● WORK REQUIRED: Copy out every line of the listing below that contains the word "sociales", with case counting.

● RECORDS:

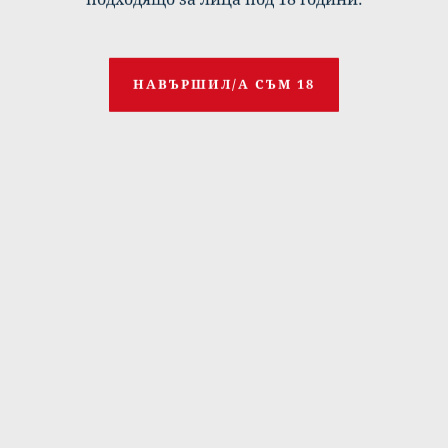
– антология, посветена на домашното
насилие.
100% от приходите ще бъдат дарени на
НАВЪРШИЛ/А СЪМ 18
благотворителни каузи.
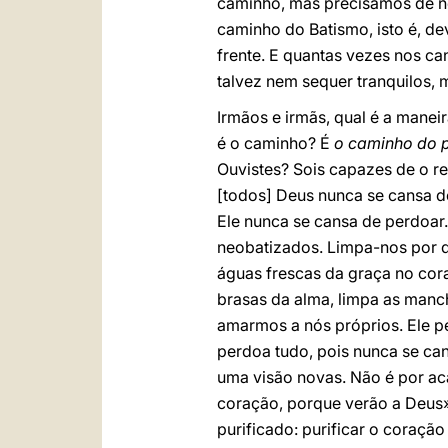
caminho, mas precisamos de no
caminho do Batismo, isto é, de
frente. E quantas vezes nos c
talvez nem sequer tranquilos, 
Irmãos e irmãs, qual é a manei
é o caminho? É
o caminho do 
Ouvistes? Sois capazes de o r
[todos] Deus nunca se cansa d
Ele nunca se cansa de perdoar
neobatizados. Limpa-nos por d
águas frescas da graça no cor
brasas da alma, limpa as manc
amarmos a nós próprios. Ele 
perdoa tudo, pois nunca se ca
uma visão novas. Não é por a
coração, porque verão a Deus»
purificado: purificar o coraçã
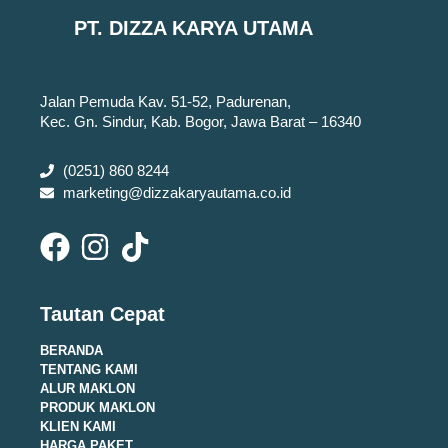
PT. DIZZA KARYA UTAMA
Jalan Pemuda Kav. 51-52, Padurenan,
Kec. Gn. Sindur, Kab. Bogor, Jawa Barat – 16340
(0251) 860 8244
marketing@dizzakaryautama.co.id
Tautan Cepat
BERANDA
TENTANG KAMI
ALUR MAKLON
PRODUK MAKLON
KLIEN KAMI
HARGA PAKET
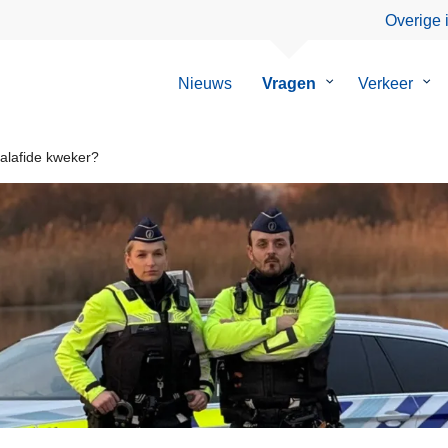
Overige 
Nieuws
Vragen
Submenu
Verkeer
Su
van
van
Vragen
Ver
alafide kweker?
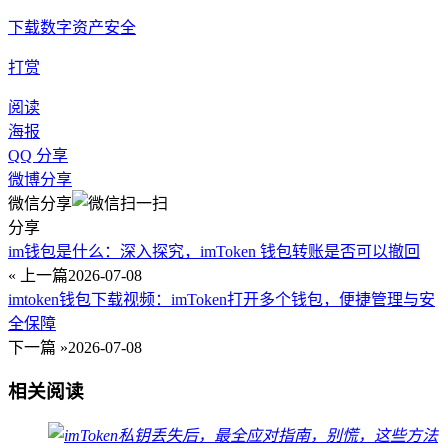
下载
数字资产
安全
打赏
阅读
海报
QQ 分享
微博分享
微信分享
分享
im钱包是什么：深入探究，imToken 钱包转账是否可以撤回
« 上一篇
2026-07-08
imtoken钱包下载视频：imToken打开多个钱包，便捷管理与安
全保障
下一篇 »
2026-07-08
相关阅读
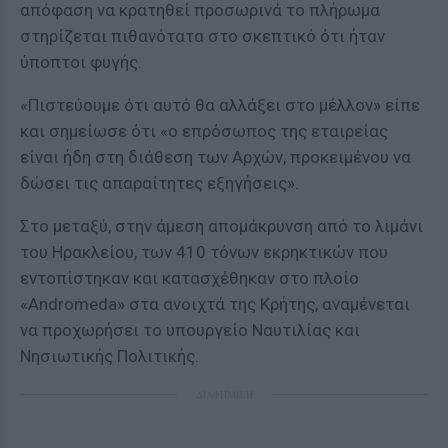
απόφαση να κρατηθεί προσωρινά το πλήρωμα
στηρίζεται πιθανότατα στο σκεπτικό ότι ήταν
ύποπτοι φυγής.
«Πιστεύουμε ότι αυτό θα αλλάξει στο μέλλον» είπε
και σημείωσε ότι «ο επρόσωπος της εταιρείας
είναι ήδη στη διάθεση των Αρχών, προκειμένου να
δώσει τις απαραίτητες εξηγήσεις».
Στο μεταξύ, στην άμεση απομάκρυνση από το λιμάνι
του Ηρακλείου, των 410 τόνων εκρηκτικών που
εντοπίστηκαν και κατασχέθηκαν στο πλοίο
«Andromeda» στα ανοιχτά της Κρήτης, αναμένεται
να προχωρήσει το υπουργείο Ναυτιλίας και
Νησιωτικής Πολιτικής.
ΔΙΑΦΗΜΙΣΗ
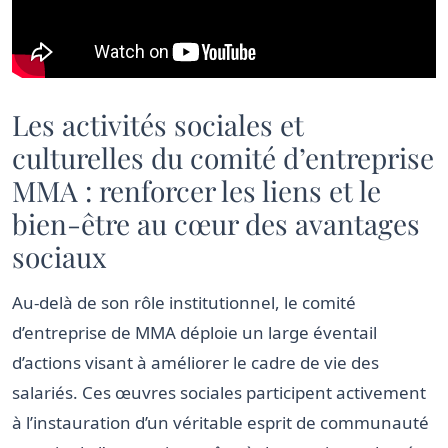
Les activités sociales et
culturelles du comité d’entreprise
MMA : renforcer les liens et le
bien-être au cœur des avantages
sociaux
Au-delà de son rôle institutionnel, le comité
d’entreprise de MMA déploie un large éventail
d’actions visant à améliorer le cadre de vie des
salariés. Ces œuvres sociales participent activement
à l’instauration d’un véritable esprit de communauté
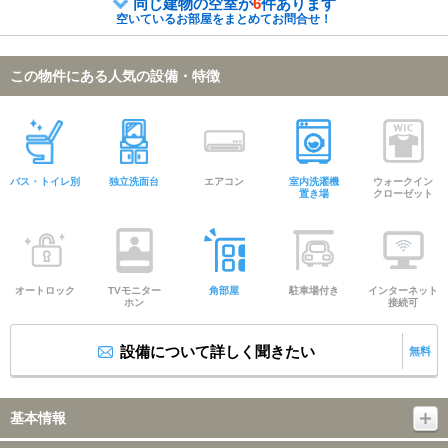
同じ建物の空室が
6
件あります
空いているお部屋をまとめてお問合せ！
この物件にある人気の設備・特徴
バス・トイレ別
独立洗面台
エアコン
室内洗濯機
ウォークイン
置き場
クローゼット
オートロック
TVモニター
角部屋
駐車場付き
インターネット
ホン
接続可
設備について詳しく聞きたい
無料
基本情報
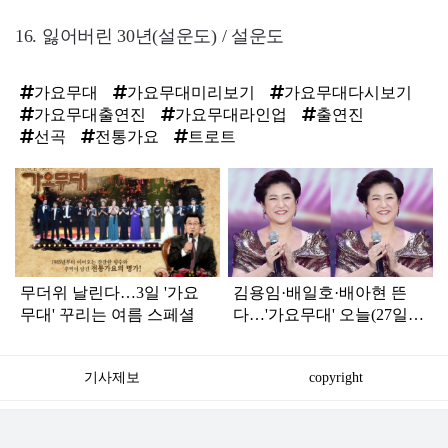
16. 잃어버린 30년(설운도) / 설운도
가요무대
가요무대미리보기
가요무대다시보기
가요무대출연진
가요무대라인업
출연진
선곡
전통가요
트로트
탑
라
인
무더위 날린다…3일 '가요
김용임·배일호·배아현 뜬
무대' 꾸리는 여름 스페셜
다…'가요무대' 오늘(27일)
출연진·선곡은
기사제보
copyright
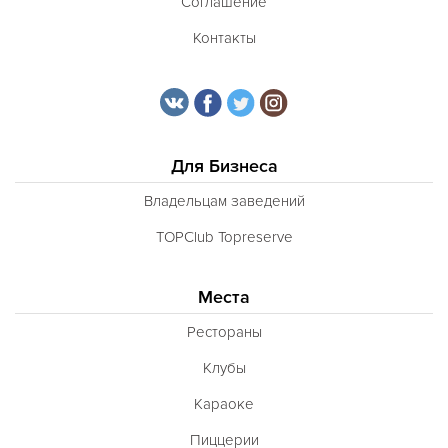
Соглашение
Контакты
Для Бизнеса
Владельцам заведений
TOPClub Topreserve
Места
Рестораны
Клубы
Караоке
Пиццерии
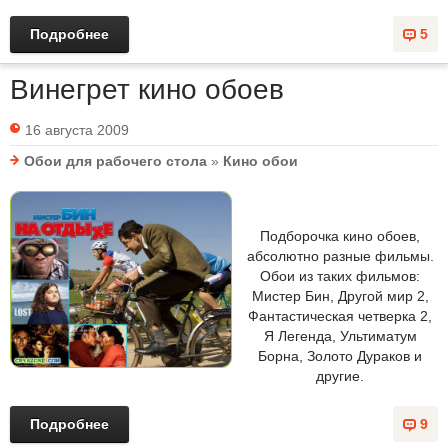
Подробнее
5
Винегрет кино обоев
16 августа 2009
Обои для рабочего стола
»
Кино обои
Подборочка кино обоев,
абсолютно разные фильмы.
Обои из таких фильмов:
Мистер Бин, Другой мир 2,
Фантастическая четверка 2,
Я Легенда, Ультиматум
Борна, Золото Дураков и
другие.
Подробнее
9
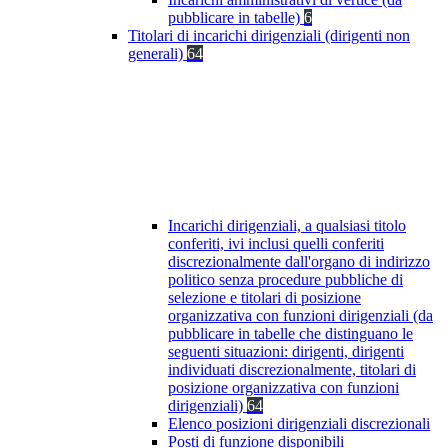
pubblicare in tabelle)
6
Titolari di incarichi dirigenziali (dirigenti non
generali)
64
Incarichi dirigenziali, a qualsiasi titolo
conferiti, ivi inclusi quelli conferiti
discrezionalmente dall'organo di indirizzo
politico senza procedure pubbliche di
selezione e titolari di posizione
organizzativa con funzioni dirigenziali (da
pubblicare in tabelle che distinguano le
seguenti situazioni: dirigenti, dirigenti
individuati discrezionalmente, titolari di
posizione organizzativa con funzioni
dirigenziali)
64
Elenco posizioni dirigenziali discrezionali
Posti di funzione disponibili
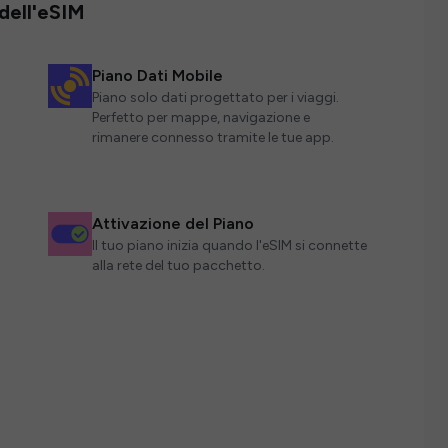
 dell'eSIM
Piano Dati Mobile
Piano solo dati progettato per i viaggi.
Perfetto per mappe, navigazione e
rimanere connesso tramite le tue app.
Attivazione del Piano
Il tuo piano inizia quando l'eSIM si connette
alla rete del tuo pacchetto.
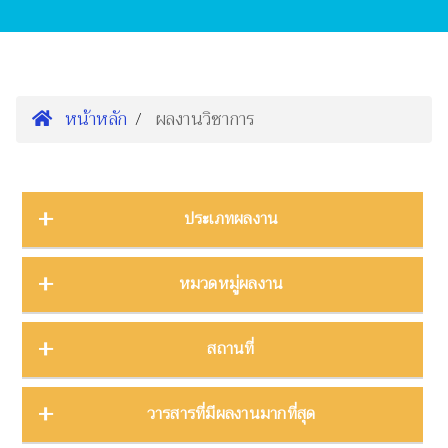
หน้าหลัก
ผลงานวิชาการ
ประเภทผลงาน
การนำเสนองานประชุมวิชาการ
16
หมวดหมู่ผลงาน
ต้นฉบับ
1
บทความ
3
การจัดการความรู้
2
สถานที่
บทความงานประชุมวิชาการ
19
การจัดการพิพิธภัณฑ์
8
บทความในวารสาร
275
การศึกษาพิพิธภัณฑ์
17
ภาคกลาง
28
วารสารที่มีผลงานมากที่สุด
บทความในหนังสือ
4
การสื่อสารวิทยาศาสตร์
42
ภาคตะวันตก
11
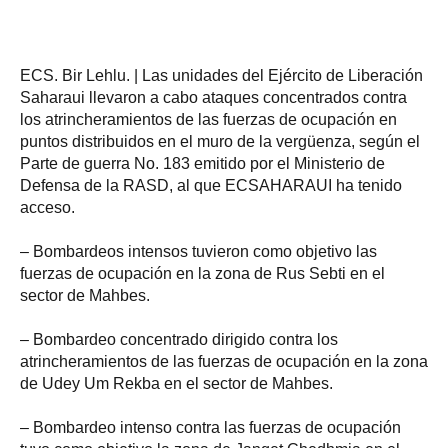
ECS. Bir Lehlu. | Las unidades del Ejército de Liberación
Saharaui llevaron a cabo ataques concentrados contra
los atrincheramientos de las fuerzas de ocupación en
puntos distribuidos en el muro de la vergüenza, según el
Parte de guerra No. 183 emitido por el Ministerio de
Defensa de la RASD, al que ECSAHARAUI ha tenido
acceso.
– Bombardeos intensos tuvieron como objetivo las
fuerzas de ocupación en la zona de Rus Sebti en el
sector de Mahbes.
– Bombardeo concentrado dirigido contra los
atrincheramientos de las fuerzas de ocupación en la zona
de Udey Um Rekba en el sector de Mahbes.
– Bombardeo intenso contra las fuerzas de ocupación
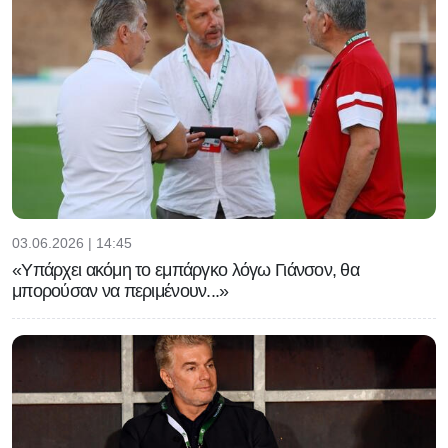
03.06.2026 | 14:45
«Υπάρχει ακόμη το εμπάργκο λόγω Γιάνσον, θα
μπορούσαν να περιμένουν...»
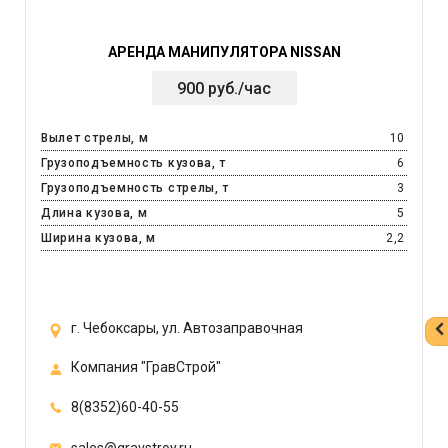
АРЕНДА МАНИПУЛЯТОРА NISSAN
900 руб./час
Вылет стрелы, м
10
Грузоподъемность кузова, т
6
Грузоподъемность стрелы, т
3
Длина кузова, м
5
Ширина кузова, м
2,2
г. Чебоксары, ул. Автозаправочная
Компания "ГравСтрой"
8(8352)60-40-55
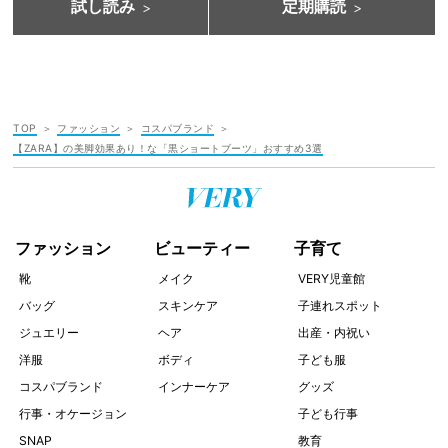
試し読み
定期購読
TOP
ファッション
コスパブランド
【ZARA】の美脚効果あり！な「黒ショートブーツ」おすすめ3選
ファッション
ビューティー
子育て
靴
メイク
VERY児童館
バッグ
スキンケア
子連れスポット
ジュエリー
ヘア
出産・内祝い
洋服
ボディ
子ども服
コスパブランド
インナーケア
グッズ
行事・オケージョン
子ども行事
SNAP
教育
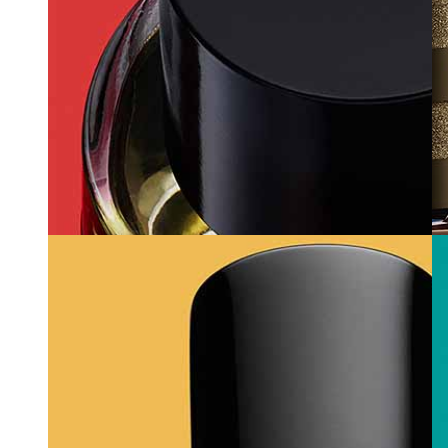
エディション・ドゥ・パルファン・フレデ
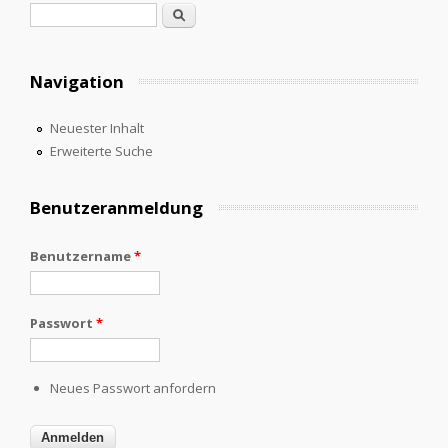
Suchformular
Suche
Navigation
Neuester Inhalt
Erweiterte Suche
Benutzeranmeldung
Benutzername
*
Passwort
*
Neues Passwort anfordern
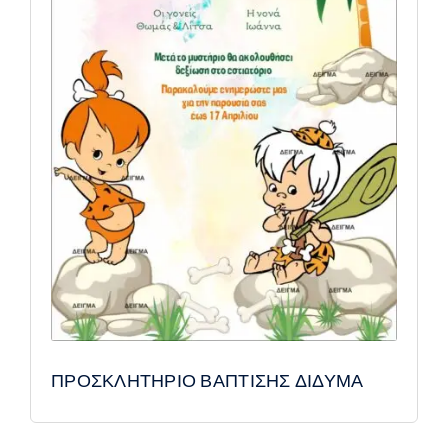
ΠΡΟΣΚΛΗΤΗΡΙΟ ΒΑΠΤΙΣΗΣ ΔΙΔΥΜΑ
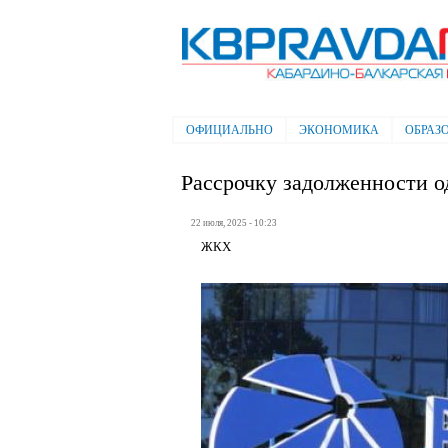
Электронная газета "Кабардино-
Балкарская правда"
ОФИЦИАЛЬНО
ЭКОНОМИКА
ОБРАЗ
Главное меню
Рассрочку задолженности о
22 июля, 2025 - 10:23
ЖКХ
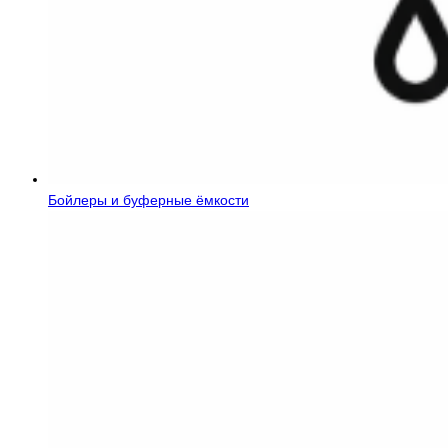
Бойлеры и буферные ёмкости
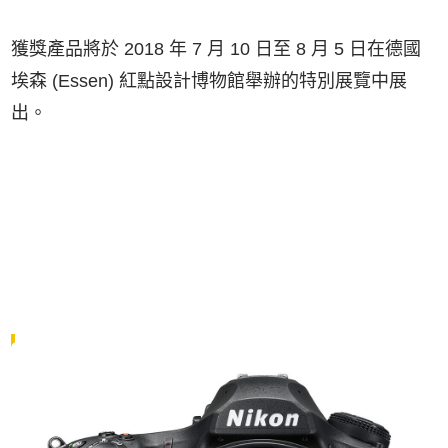
獲獎產品將於 2018 年 7 月 10 日至 8 月 5 日在德國
埃森 (Essen) 紅點設計博物館舉辦的特別展覽中展
出。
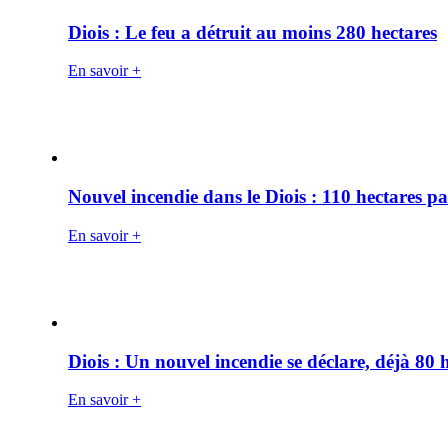
Diois : Le feu a détruit au moins 280 hectares
En savoir +
Nouvel incendie dans le Diois : 110 hectares p
En savoir +
Diois : Un nouvel incendie se déclare, déjà 80
En savoir +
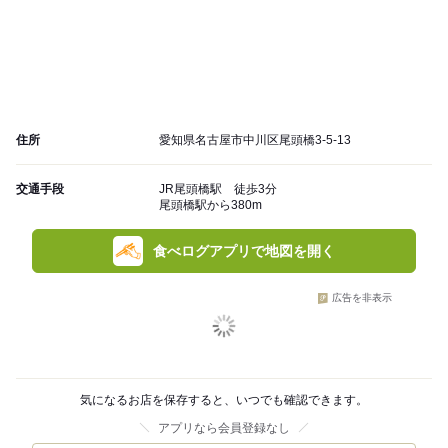
住所
愛知県名古屋市中川区尾頭橋3-5-13
交通手段
JR尾頭橋駅 徒歩3分
尾頭橋駅から380m
食べログアプリで地図を開く
広告を非表示
気になるお店を保存すると、いつでも確認できます。
アプリなら会員登録なし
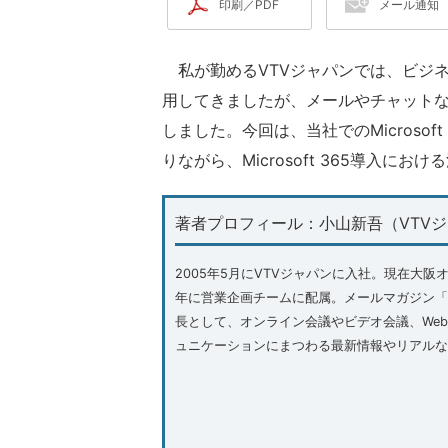
印刷／PDF
メール通知
私が勤めるVTVジャパンでは、ビジ
用してきましたが、メールやチャットなどの
しました。今回は、当社でのMicroso
りながら、Microsoft 365導入に
著者プロフィール：小山新吾（VTV
2005年5月にVTVジャパンに入社。現在大阪
年に営業企画チームに配属。メールマガジン「
長として、オンライン会議やビデオ会議、We
ュニケーションにまつわる最新情報やリアルな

● RESULT OF THE EXERCISE:
Les activités sociales et
salariés. Ces œuvres sociales participent activement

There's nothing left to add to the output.